Exercise details »
Down to the final line, reproduce the entries that follow exactly.

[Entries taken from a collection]
* * * * * * *
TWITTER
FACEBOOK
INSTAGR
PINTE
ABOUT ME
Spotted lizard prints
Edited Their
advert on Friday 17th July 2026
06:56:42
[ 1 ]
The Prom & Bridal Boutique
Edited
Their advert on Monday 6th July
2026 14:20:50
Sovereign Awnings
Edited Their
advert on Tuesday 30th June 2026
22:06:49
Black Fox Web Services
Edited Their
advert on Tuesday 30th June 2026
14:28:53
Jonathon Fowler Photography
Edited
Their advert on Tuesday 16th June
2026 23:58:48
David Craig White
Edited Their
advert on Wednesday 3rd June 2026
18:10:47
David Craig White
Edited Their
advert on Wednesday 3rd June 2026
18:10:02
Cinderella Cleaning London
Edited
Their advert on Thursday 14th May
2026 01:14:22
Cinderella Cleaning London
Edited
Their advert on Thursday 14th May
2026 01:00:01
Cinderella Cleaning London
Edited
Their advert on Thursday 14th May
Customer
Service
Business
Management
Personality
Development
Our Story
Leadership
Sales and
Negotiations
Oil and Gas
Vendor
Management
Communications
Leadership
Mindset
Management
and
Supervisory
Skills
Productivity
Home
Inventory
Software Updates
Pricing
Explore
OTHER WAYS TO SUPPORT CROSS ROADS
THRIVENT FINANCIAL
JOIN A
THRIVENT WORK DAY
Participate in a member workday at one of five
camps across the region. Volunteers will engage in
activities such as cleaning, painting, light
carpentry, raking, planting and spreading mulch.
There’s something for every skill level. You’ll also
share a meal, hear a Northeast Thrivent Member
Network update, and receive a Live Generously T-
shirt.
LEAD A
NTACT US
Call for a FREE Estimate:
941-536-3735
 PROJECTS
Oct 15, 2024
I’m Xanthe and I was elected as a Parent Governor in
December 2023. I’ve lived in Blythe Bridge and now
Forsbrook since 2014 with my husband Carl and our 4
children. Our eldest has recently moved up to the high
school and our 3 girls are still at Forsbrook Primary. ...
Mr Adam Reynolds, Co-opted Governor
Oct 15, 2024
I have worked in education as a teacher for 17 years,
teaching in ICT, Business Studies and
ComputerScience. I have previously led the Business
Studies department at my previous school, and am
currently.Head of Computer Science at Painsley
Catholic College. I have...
* * * * * * *
Expected answer »
TWITTER
FACEBOOK
INSTAGR
PINTE
ABOUT ME
Spotted lizard prints
Edited Their
advert on Friday 17th July 2026
06:56:42
[ 1 ]
The Prom & Bridal Boutique
Edited
Their advert on Monday 6th July
2026 14:20:50
Sovereign Awnings
Edited Their
advert on Tuesday 30th June 2026
22:06:49
Black Fox Web Services
Edited Their
advert on Tuesday 30th June 2026
14:28:53
Jonathon Fowler Photography
Edited
Their advert on Tuesday 16th June
2026 23:58:48
David Craig White
Edited Their
advert on Wednesday 3rd June 2026
18:10:47
David Craig White
Edited Their
advert on Wednesday 3rd June 2026
18:10:02
Cinderella Cleaning London
Edited
Their advert on Thursday 14th May
2026 01:14:22
Cinderella Cleaning London
Edited
Their advert on Thursday 14th May
2026 01:00:01
Cinderella Cleaning London
Edited
Their advert on Thursday 14th May
Customer
Service
Business
Management
Personality
Development
Our Story
Leadership
Sales and
Negotiations
Oil and Gas
Vendor
Management
Communications
Leadership
Mindset
Management
and
Supervisory
Skills
Productivity
Home
Inventory
Software Updates
Pricing
Explore
OTHER WAYS TO SUPPORT CROSS ROADS
THRIVENT FINANCIAL
JOIN A
THRIVENT WORK DAY
Participate in a member workday at one of five
camps across the region. Volunteers will engage in
activities such as cleaning, painting, light
carpentry, raking, planting and spreading mulch.
There’s something for every skill level. You’ll also
share a meal, hear a Northeast Thrivent Member
Network update, and receive a Live Generously T-
shirt.
LEAD A
NTACT US
Call for a FREE Estimate:
941-536-3735
 PROJECTS
Oct 15, 2024
I’m Xanthe and I was elected as a Parent Governor in
December 2023. I’ve lived in Blythe Bridge and now
Forsbrook since 2014 with my husband Carl and our 4
children. Our eldest has recently moved up to the high
school and our 3 girls are still at Forsbrook Primary. ...
Mr Adam Reynolds, Co-opted Governor
Oct 15, 2024
I have worked in education as a teacher for 17 years,
teaching in ICT, Business Studies and
ComputerScience. I have previously led the Business
Studies department at my previous school, and am
currently.Head of Computer Science at Painsley
Catholic College. I have...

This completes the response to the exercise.